**Problem details:**
Every line of the records below from the line with "Características generales y" up to and including the line with "aproximadamente 615 kg" must be reproduced exactly, and no line outside that range.

====

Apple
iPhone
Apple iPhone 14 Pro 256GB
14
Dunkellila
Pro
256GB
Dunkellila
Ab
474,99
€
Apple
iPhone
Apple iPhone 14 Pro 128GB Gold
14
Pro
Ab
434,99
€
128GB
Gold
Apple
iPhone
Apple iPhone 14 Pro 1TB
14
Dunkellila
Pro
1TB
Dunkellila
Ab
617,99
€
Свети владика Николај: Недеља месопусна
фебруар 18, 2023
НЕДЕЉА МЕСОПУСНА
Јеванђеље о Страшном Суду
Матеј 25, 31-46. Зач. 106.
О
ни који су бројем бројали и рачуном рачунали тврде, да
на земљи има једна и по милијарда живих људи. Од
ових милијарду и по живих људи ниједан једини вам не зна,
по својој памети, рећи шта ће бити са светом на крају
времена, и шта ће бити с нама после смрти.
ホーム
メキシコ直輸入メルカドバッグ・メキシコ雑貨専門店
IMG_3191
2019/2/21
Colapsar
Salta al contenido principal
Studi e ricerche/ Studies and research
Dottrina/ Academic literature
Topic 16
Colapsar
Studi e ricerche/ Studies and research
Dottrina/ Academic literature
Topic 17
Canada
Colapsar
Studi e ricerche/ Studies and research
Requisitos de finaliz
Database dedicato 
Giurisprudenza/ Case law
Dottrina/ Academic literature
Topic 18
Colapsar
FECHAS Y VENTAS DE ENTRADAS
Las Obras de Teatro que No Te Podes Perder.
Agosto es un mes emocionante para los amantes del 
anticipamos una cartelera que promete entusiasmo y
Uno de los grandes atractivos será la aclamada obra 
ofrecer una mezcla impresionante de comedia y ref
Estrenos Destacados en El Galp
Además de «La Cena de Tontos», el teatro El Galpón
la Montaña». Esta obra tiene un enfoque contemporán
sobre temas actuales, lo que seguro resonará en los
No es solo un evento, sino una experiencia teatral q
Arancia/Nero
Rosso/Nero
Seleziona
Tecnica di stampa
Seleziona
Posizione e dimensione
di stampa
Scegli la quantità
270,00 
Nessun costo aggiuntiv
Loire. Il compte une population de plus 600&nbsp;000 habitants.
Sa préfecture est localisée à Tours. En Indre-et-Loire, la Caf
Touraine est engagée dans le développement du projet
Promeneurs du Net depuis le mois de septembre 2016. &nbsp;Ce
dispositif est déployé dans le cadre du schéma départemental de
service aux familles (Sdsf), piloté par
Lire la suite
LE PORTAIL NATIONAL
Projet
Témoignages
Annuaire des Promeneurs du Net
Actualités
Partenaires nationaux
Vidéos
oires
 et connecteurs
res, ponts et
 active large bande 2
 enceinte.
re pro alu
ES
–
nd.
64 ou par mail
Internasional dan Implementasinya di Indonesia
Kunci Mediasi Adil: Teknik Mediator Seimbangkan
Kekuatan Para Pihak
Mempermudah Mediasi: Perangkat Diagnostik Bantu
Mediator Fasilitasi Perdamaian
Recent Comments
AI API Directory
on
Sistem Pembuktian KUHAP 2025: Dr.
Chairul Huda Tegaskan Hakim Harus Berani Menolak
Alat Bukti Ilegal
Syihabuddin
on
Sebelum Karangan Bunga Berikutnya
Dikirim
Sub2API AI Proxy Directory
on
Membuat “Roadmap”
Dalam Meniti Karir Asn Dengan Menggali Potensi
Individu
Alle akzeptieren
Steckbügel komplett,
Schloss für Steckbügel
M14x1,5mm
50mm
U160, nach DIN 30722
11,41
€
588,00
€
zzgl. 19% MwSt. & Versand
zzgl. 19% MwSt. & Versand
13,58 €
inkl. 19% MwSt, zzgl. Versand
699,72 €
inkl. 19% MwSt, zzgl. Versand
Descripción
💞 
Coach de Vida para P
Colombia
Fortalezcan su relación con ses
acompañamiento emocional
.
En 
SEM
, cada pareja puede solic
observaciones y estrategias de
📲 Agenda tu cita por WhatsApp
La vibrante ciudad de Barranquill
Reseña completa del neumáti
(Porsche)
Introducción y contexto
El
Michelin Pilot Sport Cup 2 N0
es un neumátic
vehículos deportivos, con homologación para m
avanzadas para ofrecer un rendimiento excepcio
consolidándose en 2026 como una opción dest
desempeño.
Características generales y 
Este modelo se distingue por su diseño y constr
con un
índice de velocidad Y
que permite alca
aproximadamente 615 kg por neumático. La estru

====

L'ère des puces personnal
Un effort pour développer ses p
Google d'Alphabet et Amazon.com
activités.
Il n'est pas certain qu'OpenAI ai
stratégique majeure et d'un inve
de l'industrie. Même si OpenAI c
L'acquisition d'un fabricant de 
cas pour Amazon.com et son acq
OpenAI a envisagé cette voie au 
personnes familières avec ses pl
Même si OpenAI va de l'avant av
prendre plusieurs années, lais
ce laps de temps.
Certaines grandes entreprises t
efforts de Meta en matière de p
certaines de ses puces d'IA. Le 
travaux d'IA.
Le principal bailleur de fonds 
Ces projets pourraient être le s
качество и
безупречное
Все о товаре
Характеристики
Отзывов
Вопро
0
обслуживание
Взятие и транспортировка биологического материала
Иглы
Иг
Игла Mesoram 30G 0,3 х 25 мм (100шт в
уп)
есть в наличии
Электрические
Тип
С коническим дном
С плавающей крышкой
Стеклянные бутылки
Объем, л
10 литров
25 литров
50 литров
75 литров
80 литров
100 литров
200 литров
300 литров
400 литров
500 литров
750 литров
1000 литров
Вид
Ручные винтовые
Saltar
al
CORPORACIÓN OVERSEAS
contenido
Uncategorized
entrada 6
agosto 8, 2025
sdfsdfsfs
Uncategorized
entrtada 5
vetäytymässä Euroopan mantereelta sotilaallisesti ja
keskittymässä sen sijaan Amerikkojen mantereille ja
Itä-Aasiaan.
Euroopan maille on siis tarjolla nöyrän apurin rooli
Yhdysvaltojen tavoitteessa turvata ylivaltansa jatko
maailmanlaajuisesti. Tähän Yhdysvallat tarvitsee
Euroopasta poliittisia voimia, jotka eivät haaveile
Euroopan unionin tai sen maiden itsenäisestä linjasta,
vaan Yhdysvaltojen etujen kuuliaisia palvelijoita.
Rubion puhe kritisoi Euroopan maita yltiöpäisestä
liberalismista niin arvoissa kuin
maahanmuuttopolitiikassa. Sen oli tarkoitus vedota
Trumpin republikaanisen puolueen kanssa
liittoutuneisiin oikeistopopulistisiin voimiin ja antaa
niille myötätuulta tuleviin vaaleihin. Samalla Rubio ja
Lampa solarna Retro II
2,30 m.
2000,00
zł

====

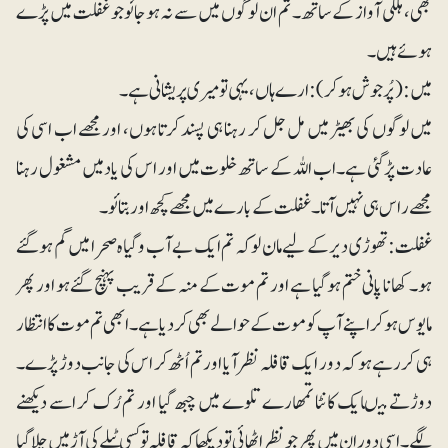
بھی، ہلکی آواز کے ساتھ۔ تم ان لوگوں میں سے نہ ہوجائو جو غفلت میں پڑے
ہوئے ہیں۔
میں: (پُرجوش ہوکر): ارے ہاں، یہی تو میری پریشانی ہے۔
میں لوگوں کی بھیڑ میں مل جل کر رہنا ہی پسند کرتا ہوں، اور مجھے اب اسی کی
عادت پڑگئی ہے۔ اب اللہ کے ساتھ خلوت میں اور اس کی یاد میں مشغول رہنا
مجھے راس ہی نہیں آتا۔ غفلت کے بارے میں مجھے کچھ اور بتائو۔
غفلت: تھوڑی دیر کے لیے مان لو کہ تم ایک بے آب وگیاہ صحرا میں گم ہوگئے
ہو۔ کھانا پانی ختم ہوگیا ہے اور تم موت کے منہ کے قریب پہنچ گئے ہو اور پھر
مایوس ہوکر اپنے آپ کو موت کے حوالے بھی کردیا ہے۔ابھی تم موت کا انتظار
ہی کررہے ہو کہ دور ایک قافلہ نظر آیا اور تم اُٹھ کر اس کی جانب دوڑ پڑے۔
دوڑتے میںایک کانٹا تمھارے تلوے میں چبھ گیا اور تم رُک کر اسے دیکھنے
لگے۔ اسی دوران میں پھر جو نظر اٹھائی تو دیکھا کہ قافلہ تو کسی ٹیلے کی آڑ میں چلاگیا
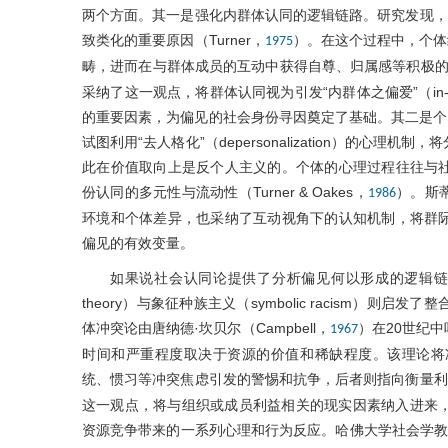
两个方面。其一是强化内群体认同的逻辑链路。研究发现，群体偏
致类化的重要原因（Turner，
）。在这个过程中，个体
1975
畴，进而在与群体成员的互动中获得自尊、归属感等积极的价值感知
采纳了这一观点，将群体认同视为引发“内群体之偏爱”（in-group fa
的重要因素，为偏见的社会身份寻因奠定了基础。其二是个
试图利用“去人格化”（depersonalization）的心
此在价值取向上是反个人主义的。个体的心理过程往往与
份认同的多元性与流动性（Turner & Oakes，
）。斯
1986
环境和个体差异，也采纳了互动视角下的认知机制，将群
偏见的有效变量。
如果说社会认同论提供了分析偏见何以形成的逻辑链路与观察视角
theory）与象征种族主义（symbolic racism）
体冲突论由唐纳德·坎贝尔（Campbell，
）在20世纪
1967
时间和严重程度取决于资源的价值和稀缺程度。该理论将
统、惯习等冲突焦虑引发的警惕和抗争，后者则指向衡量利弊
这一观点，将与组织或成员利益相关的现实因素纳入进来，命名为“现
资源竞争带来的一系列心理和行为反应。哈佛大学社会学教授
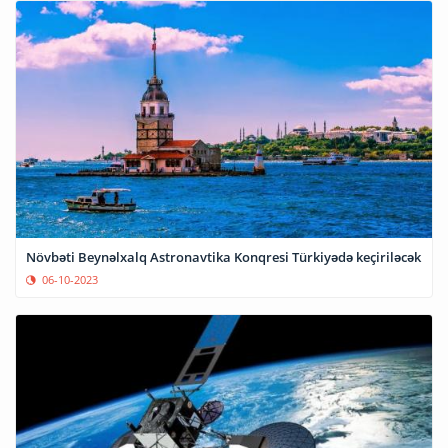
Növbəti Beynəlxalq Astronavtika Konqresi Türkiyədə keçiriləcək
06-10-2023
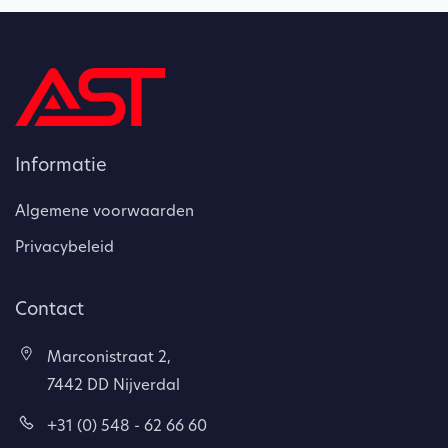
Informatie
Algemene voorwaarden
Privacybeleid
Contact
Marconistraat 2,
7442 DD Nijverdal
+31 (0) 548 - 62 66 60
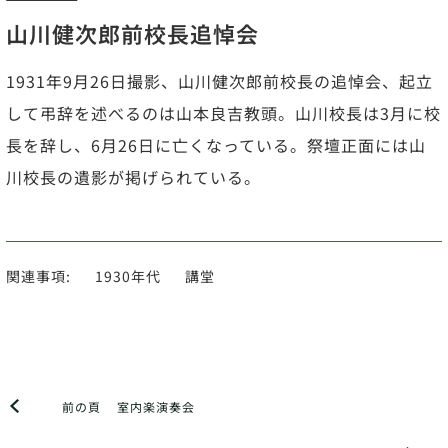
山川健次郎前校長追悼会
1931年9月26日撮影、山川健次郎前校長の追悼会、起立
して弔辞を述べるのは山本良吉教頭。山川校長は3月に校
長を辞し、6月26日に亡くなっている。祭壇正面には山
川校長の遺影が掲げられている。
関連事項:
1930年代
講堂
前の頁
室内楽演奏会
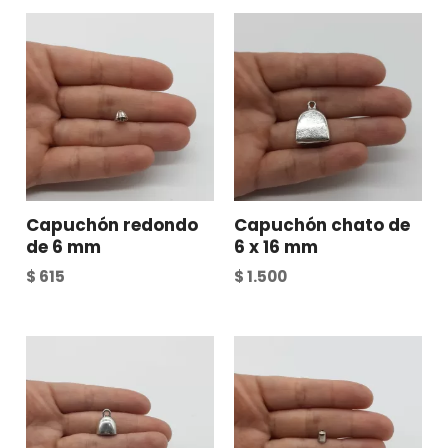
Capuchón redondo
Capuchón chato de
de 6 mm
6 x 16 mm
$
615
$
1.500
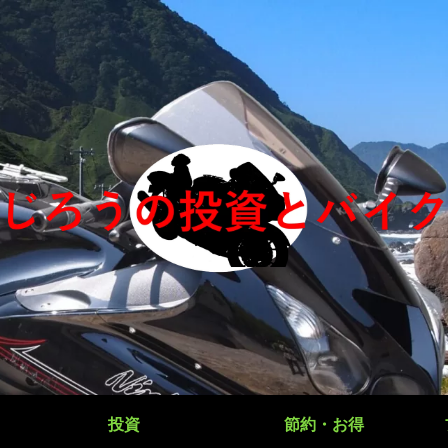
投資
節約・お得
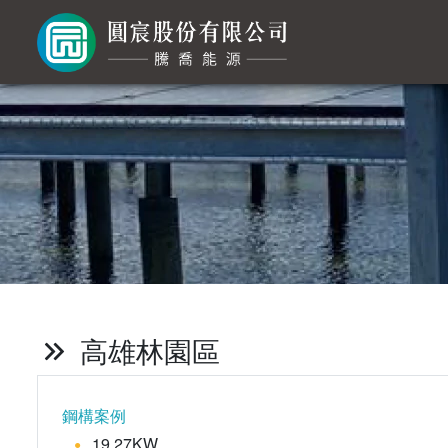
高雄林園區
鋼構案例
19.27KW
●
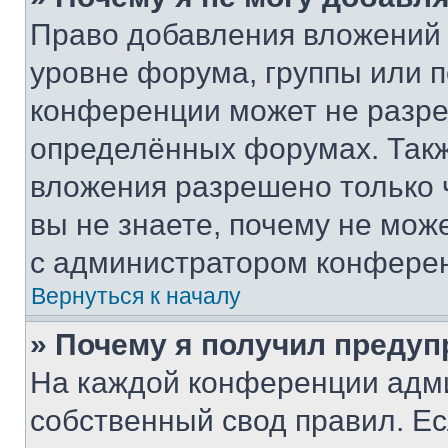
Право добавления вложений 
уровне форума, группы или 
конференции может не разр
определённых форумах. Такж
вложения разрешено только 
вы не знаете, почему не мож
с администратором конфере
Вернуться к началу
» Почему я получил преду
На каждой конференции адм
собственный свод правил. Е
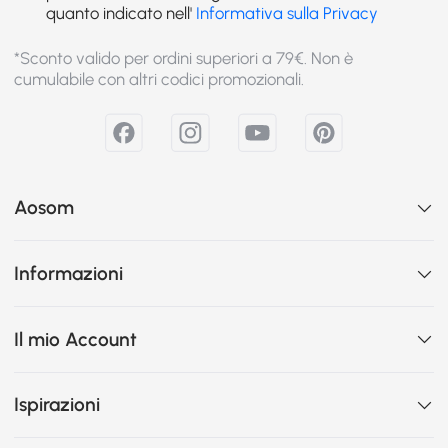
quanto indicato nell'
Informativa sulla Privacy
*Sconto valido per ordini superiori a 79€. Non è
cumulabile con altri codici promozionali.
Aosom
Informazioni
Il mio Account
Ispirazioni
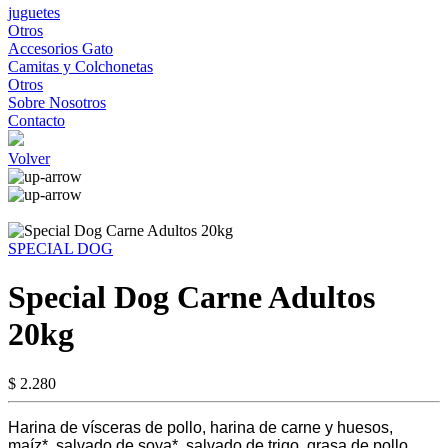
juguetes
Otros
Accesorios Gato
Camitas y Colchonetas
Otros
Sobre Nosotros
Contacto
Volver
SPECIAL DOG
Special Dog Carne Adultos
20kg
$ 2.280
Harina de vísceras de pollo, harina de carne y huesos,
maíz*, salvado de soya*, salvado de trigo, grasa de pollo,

====

**Completed task:**
Características generales y 
Este modelo se distingue por su diseño y constr
con un
índice de velocidad Y
que permite alca
aproximadamente 615 kg por neumático. La estru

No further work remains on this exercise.